« tolérer », définition dans le dictionnaire Littré

tolérer

Définition dans d'autres dictionnaires :

Fac-simile de l'édition originale du Littré (BNF)

tolérer

(to-lé-ré. La syllabe lé prend un accent grave quand la syllabe qui suit est muette : je tolère, excepté au futur et au conditionnel : je tolérerai, je tolérerais) v. a.
  • 1Avoir de l'indulgence pour des choses qui ne sont pas bien, ou que l'on ne croit pas bien. Je ne puis tolérer que cela se passe ainsi. L'usage des billets de la première sorte ne peut être toléré qu'entre marchands et pour fait de marchandises seulement, Vauban, Dîme, p. 88. On lui tolère [à Jurieu] de dire qu'on se peut sauver dans une communion socinienne, Bossuet, 6e avert. III, 76. L'on tolère quelquefois dans un État un assez grand mal, mais qui détourne un million de petits maux ou d'inconvénients qui tous seraient inévitables et irrémédiables, La Bruyère, X. Vous savez que vous m'avez permis d'aimer monsieur votre fils et que je l'adore. - Moi, mademoiselle ! je ne vous ai point permis ce petit commerce, je l'ai toléré, Voltaire, Jenni, 4. Il n'y a de véritable gloire que pour les artistes qui atteignent la perfection ; le reste n'est que toléré, Voltaire, Zulime, Lettre. Une des premières vertus sociales est de tolérer dans les autres ce qu'on doit s'interdire à soi-même, Duclos, Consid. mœurs, 3. L'algèbre ne tolère pas, comme les autres langues, des discours inutiles, Condillac, Lang. calc. II, 8.

    On le dit aussi en parlant des personnes. Tolérer quelqu'un.

  • 2Exercer la tolérance religieuse. Plusieurs de ses domestiques avaient été malheureusement nourris dans l'erreur [le protestantisme] que la France tolérait alors, Bossuet, Louis de Bourbon.
  • 3 En termes de médecine, avoir de la tolérance pour un médicament. Le tartre stibié ne fut pas toléré.
  • 4Se tolérer, v. réfl. Avoir de la tolérance les uns pour les autres. Que l'on ne doit pas condamner les gens sur des expressions dures, quand les sentiments dans le fond sont innocents, et qu'on doit se tolérer dans ces expressions, Jurieu, dans BOSSUET 2e avert. 2. Je vous prie de me faire savoir… s'il [l'évêque de Salisbury] a déclaré que les difficultés [entre calvinistes et arméniens] sont si grandes, que l'on ne peut raisonnablement condamner aucun des deux partis, mais qu'ils doivent se tolérer réciproquement, Bayle, Lett. à des Maizeaux, 21 sept. 1706. Lorsque les lois d'un État ont cru devoir souffrir plusieurs religions, il faut qu'elles les obligent à se tolérer entre elles, Montesquieu, Esp. XXXV, 9. Nous devons nous tolérer mutuellement, parce que nous sommes tous faibles, inconséquents, sujets à la mutabilité, à l'erreur, Voltaire, Dict. phil. Tolérance, 2.

SYNONYME

TOLÉRER, SOUFFRIR. On tolère les choses lorsque, les connaissant et ayant le pouvoir en main, on ne les empêche pas ; on les souffre lorsqu'on ne s'y oppose pas, faisant semblant de les ignorer, ou ne pouvant les empêcher. Dans tolérer il y a un fonds d'indulgence ; dans souffrir il y a un fonds de patience.

HISTORIQUE

XIVe s. Elle admonestoit son mary à tolerer et dissimuler son injure, Ménagier, I, 9.

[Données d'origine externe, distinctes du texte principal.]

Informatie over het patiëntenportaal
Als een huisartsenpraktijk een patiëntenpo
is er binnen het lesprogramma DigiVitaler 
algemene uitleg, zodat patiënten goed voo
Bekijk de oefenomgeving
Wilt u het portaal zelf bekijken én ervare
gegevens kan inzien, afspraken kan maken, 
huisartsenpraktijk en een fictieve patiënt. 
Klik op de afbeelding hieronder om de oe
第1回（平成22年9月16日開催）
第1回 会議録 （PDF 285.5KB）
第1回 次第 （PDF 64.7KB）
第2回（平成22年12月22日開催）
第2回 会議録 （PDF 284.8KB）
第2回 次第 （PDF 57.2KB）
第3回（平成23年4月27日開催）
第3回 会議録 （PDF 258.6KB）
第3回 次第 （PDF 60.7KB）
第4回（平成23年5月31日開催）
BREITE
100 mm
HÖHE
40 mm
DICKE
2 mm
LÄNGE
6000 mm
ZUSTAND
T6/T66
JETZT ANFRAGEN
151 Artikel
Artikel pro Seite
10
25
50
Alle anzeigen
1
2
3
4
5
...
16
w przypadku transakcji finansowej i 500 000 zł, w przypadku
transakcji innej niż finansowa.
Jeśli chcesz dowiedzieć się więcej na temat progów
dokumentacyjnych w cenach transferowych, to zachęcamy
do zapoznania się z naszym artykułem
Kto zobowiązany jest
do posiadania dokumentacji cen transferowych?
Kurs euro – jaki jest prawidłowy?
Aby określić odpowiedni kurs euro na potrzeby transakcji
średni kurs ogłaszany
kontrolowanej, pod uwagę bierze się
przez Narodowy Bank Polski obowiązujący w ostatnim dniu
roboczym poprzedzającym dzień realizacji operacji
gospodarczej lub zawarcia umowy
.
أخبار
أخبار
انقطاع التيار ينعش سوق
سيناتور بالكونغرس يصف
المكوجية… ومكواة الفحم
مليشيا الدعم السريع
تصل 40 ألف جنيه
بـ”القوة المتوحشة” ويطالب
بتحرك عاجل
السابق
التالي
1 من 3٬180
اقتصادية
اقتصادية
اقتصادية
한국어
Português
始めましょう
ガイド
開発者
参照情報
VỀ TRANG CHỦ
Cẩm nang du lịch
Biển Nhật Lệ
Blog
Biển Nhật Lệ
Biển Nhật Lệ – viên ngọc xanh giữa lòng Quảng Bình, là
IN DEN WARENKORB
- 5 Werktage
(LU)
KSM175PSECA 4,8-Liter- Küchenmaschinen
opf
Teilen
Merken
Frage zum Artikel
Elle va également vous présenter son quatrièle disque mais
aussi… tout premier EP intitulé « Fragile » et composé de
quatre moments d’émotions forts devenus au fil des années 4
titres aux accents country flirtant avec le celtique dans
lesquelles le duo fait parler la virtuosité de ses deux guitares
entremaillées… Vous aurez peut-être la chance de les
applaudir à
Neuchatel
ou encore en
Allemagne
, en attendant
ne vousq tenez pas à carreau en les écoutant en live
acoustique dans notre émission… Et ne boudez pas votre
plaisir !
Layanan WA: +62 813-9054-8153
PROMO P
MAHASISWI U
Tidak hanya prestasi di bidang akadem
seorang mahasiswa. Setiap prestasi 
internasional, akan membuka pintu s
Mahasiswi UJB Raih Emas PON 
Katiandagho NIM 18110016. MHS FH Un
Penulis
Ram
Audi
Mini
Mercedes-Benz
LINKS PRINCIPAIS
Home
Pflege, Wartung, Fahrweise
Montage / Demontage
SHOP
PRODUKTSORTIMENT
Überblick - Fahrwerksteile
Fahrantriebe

XVIe s. Nous avons prins la principale raison de bien tolerer la croix, de la consideration de la volonté de Dieu, Calvin, Instit. 556. Jusques à ce que l'œil puisse bien tolerer la clarté sans douleur, Paré, xv, 23.

ÉTYMOLOGIE

Provenç. tollerar ; espagn. tolerar ; du latin tolerare, radical tol, qui est dans tollere, prendre et qui se trouve dans le grec ταλᾶν, supporter, le goth. thulan, supporter, sanscr. tul, prendre, enlever, tulâ, balance ; comparez TALENT.